_DATASET ENTRIES_:
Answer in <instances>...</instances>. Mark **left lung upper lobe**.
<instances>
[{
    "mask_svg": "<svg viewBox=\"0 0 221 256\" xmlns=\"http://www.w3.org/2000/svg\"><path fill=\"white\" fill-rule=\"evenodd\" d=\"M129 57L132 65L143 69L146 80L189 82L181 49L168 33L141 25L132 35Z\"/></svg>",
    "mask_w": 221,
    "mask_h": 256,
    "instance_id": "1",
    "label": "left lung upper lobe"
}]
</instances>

...

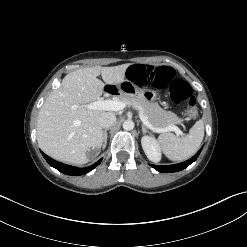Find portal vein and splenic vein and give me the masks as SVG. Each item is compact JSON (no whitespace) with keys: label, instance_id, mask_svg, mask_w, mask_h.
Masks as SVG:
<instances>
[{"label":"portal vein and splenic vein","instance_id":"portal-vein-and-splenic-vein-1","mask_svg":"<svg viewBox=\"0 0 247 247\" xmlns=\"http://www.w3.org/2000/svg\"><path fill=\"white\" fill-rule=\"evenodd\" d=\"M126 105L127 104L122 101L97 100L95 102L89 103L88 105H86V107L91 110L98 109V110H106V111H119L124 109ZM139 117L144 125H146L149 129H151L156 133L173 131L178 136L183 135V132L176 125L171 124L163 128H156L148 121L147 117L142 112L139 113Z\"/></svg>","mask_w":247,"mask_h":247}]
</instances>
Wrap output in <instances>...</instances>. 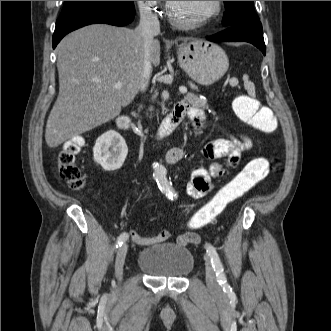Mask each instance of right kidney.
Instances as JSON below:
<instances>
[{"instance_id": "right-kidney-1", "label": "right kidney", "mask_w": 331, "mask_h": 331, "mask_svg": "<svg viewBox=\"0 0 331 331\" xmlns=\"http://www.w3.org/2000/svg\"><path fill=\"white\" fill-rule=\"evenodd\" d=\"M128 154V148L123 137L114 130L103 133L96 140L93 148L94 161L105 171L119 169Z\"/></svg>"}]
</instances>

_DIRECTION_: State how many rows above contain the string "lung", giving only the number.

_EXERCISE RESULT_: 2